Again, we compute the child benefit and income tax by tax unit. The argument `columns_overriding_functions` also accepts lists of columns to overwrite multiple functions.

In [None]:
outputs = compute_taxes_and_transfers(
    data=new_data,
    params=policy_params,
    targets=["kindergeld_m_tu", "eink_st_y_tu", "bruttolohn_m_tu"],
    functions=policy_functions,
    columns_overriding_functions=["kindergeld_m"],
)

In [None]:
df_new = outputs.set_index(new_data.tu_id)
df_new[["bruttolohn_tu", "kindergeld_tu"]] = (
    df_new[["bruttolohn_m_tu", "kindergeld_m_tu"]] * 12
)
df_new = df_new[["bruttolohn_tu", "eink_st_y_tu", "kindergeld_tu"]].drop_duplicates()

Since the child benefits are set to zero, GETTSIM computes the tax credit for all households instead. 

In [None]:
plot_kindergeld(df_new).show()

Aside from overriding internal function outputs using data columns, it is also possible to substitute the functions entirely. Please refer to the [policy functions tutorial](policy_functions.ipynb) for more information.

#### Use Case for Columns Overriding Functions: Retirement Earnings

Retirement earnings (`ges_rente_m`) can be calculated by GETTSIM which requires several input variables including `entgeltp` or `grundr_zeiten`. 

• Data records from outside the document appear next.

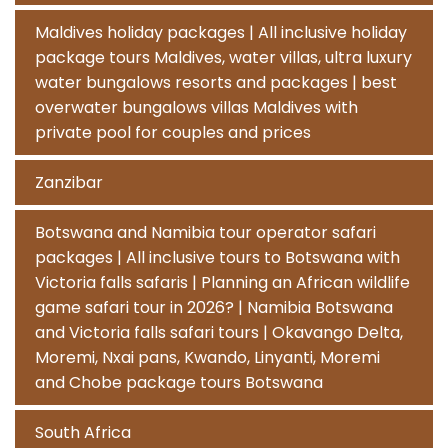
Maldives holiday packages | All inclusive holiday
package tours Maldives, water villas, ultra luxury
water bungalows resorts and packages | best
overwater bungalows villas Maldives with
private pool for couples and prices
Zanzibar
Botswana and Namibia tour operator safari
packages | All inclusive tours to Botswana with
Victoria falls safaris | Planning an African wildlife
game safari tour in 2026? | Namibia Botswana
and Victoria falls safari tours | Okavango Delta,
Moremi, Nxai pans, Kwando, Linyanti, Moremi
and Chobe package tours Botswana
South Africa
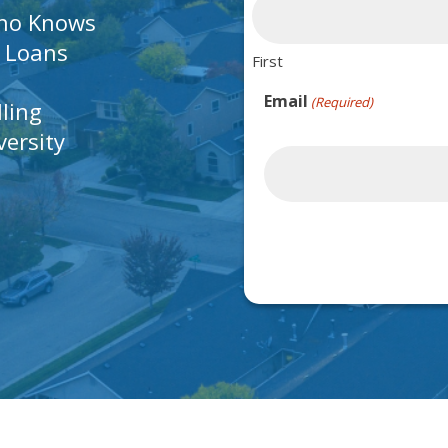
Who Knows
A Loans
First
Email
(Required)
lling
ersity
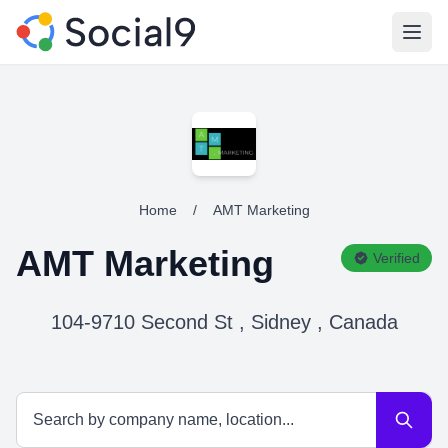
Open
Home
/
AMT Marketing
AMT Marketing
Verified
104-9710 Second St , Sidney , Canada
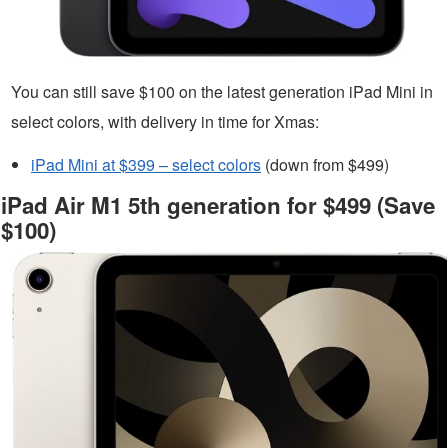
You can still save $100 on the latest generation iPad Mini in
select colors, with delivery in time for Xmas:
iPad Mini at $399 – select colors
(down from $499)
iPad Air M1 5th generation for $499 (Save
$100)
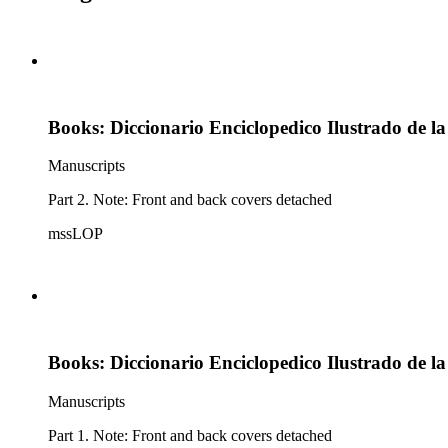
Books: Diccionario Enciclopedico Ilustrado de l
Manuscripts
Part 2. Note: Front and back covers detached
mssLOP
Books: Diccionario Enciclopedico Ilustrado de l
Manuscripts
Part 1. Note: Front and back covers detached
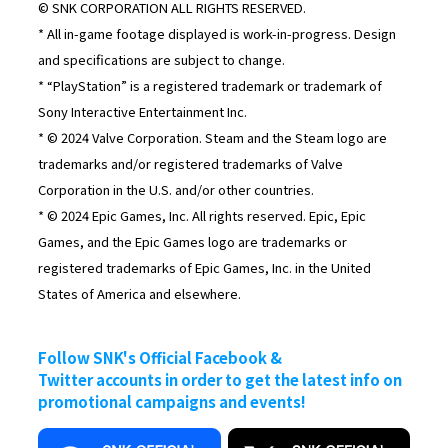
© SNK CORPORATION ALL RIGHTS RESERVED.
* All in-game footage displayed is work-in-progress. Design
and specifications are subject to change.
* “PlayStation” is a registered trademark or trademark of
Sony Interactive Entertainment Inc.
* © 2024 Valve Corporation. Steam and the Steam logo are
trademarks and/or registered trademarks of Valve
Corporation in the U.S. and/or other countries.
* © 2024 Epic Games, Inc. All rights reserved. Epic, Epic
Games, and the Epic Games logo are trademarks or
registered trademarks of Epic Games, Inc. in the United
States of America and elsewhere.
Follow SNK's Official Facebook &
Twitter accounts in order to get the latest info on
promotional campaigns and events!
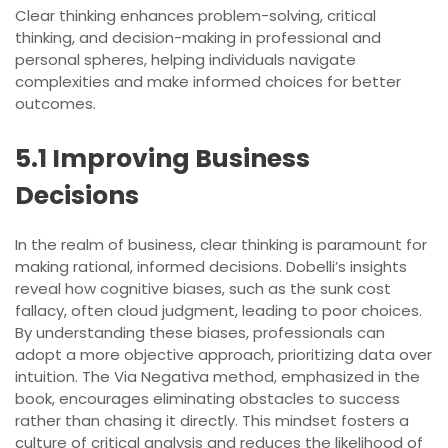
Clear thinking enhances problem-solving, critical
thinking, and decision-making in professional and
personal spheres, helping individuals navigate
complexities and make informed choices for better
outcomes.
5.1 Improving Business
Decisions
In the realm of business, clear thinking is paramount for
making rational, informed decisions. Dobelli’s insights
reveal how cognitive biases, such as the sunk cost
fallacy, often cloud judgment, leading to poor choices.
By understanding these biases, professionals can
adopt a more objective approach, prioritizing data over
intuition. The Via Negativa method, emphasized in the
book, encourages eliminating obstacles to success
rather than chasing it directly. This mindset fosters a
culture of critical analysis and reduces the likelihood of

However, in most data sets (e.g. the SOEP) retirement earnings are observed and those input variables are not. For some applications, it is, hence, more straight-forward to specify `columns_overriding_functions=["ges_rente_m"]` and use the measured retirement earnings directly. Then the pension-specific input variables like `entgeltp` or `grundr_zeiten` are not needed as input variables.